Questions of inequality and socio-spatial exclusion remain central to shaping NbS in urban spaces. Ecological upgrading can generate uneven benefits and, in some cases, contribute to rising land values and displacement pressures. Green infrastructure and ecological amenities are often concentrated in wealthier districts, while informal settlements, low-income neighbourhoods, and peri-urban areas remain underserved and more exposed to environmental risks.
Examples across ASEAN cities demonstrate both the potential and constraints of NbS implementation. Urban wetlands functioning as flood buffers, mangrove restoration supporting coastal protection and livelihoods, urban forests reducing thermal stress, and watershed management strengthening resilience demonstrate the role of NbS in practice. Their long-term success depends on sustained maintenance systems, institutional continuity, regulatory enforcement, and financing mechanisms that support long-term stewardship rather than short-term project cycles.

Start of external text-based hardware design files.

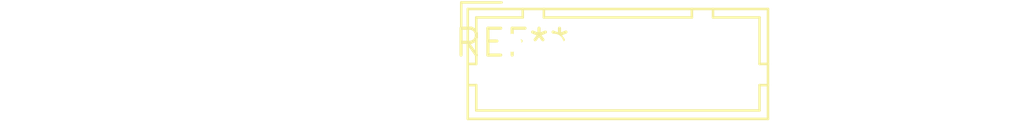
<source format=kicad_pcb>
(kicad_pcb (version 20240108) (generator pcbnew)

  (general
    (thickness 1.6)
  )

  (paper "A4")
  (layers
    (0 "F.Cu" signal)
    (31 "B.Cu" signal)
    (32 "B.Adhes" user "B.Adhesive")
    (33 "F.Adhes" user "F.Adhesive")
    (34 "B.Paste" user)
    (35 "F.Paste" user)
    (36 "B.SilkS" user "B.Silkscreen")
    (37 "F.SilkS" user "F.Silkscreen")
    (38 "B.Mask" user)
    (39 "F.Mask" user)
    (40 "Dwgs.User" user "User.Drawings")
    (41 "Cmts.User" user "User.Comments")
    (42 "Eco1.User" user "User.Eco1")
    (43 "Eco2.User" user "User.Eco2")
    (44 "Edge.Cuts" user)
    (45 "Margin" user)
    (46 "B.CrtYd" user "B.Courtyard")
    (47 "F.CrtYd" user "F.Courtyard")
    (48 "B.Fab" user)
    (49 "F.Fab" user)
    (50 "User.1" user)
    (51 "User.2" user)
    (52 "User.3" user)
    (53 "User.4" user)
    (54 "User.5" user)
    (55 "User.6" user)
    (56 "User.7" user)
    (57 "User.8" user)
    (58 "User.9" user)
  )

  (setup
    (pad_to_mask_clearance 0)
    (pcbplotparams
      (layerselection 0x00010fc_ffffffff)
      (plot_on_all_layers_selection 0x0000000_00000000)
      (disableapertmacros false)
      (usegerberextensions false)
      (usegerberattributes false)
      (usegerberadvancedattributes false)
      (creategerberjobfile false)
      (dashed_line_dash_ratio 12.000000)
      (dashed_line_gap_ratio 3.000000)
      (svgprecision 4)
      (plotframeref false)
      (viasonmask false)
      (mode 1)
      (useauxorigin false)
      (hpglpennumber 1)
      (hpglpenspeed 20)
      (hpglpendiameter 15.000000)
      (dxfpolygonmode false)
      (dxfimperialunits false)
      (dxfusepcbnewfont false)
      (psnegative false)
      (psa4output false)
      (plotreference false)
      (plotvalue false)
      (plotinvisibletext false)
      (sketchpadsonfab false)
      (subtractmaskfromsilk false)
      (outputformat 1)
      (mirror false)
      (drillshape 1)
      (scaleselection 1)
      (outputdirectory "")
    )
  )

  (net 0 "")

  (footprint "Hirose_DF11-12DP-2DSA_2x06_P2.00mm_Vertical" (layer "F.Cu") (at 0 0))

)

</source>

As ASEAN cities continue to evolve, NbS emerge as integral components of urban adaptation and resilience planning. The resilience of ASEAN cities depends not only upon engineering responses and technological systems, but also on their capacity to protect, restore, govern, and sustain ecological systems within rapidly transforming urban environments.
CLARE-ASEAN organized a Regional Workshop and Dialogue on Strengthening Urban CLimate Adaptation and REsilience in ASEAN: Bridging Knowledge-Policy-Action Gaps, 12–13 May 2026, at Crowne Plaza Bangkok Lumpini Park.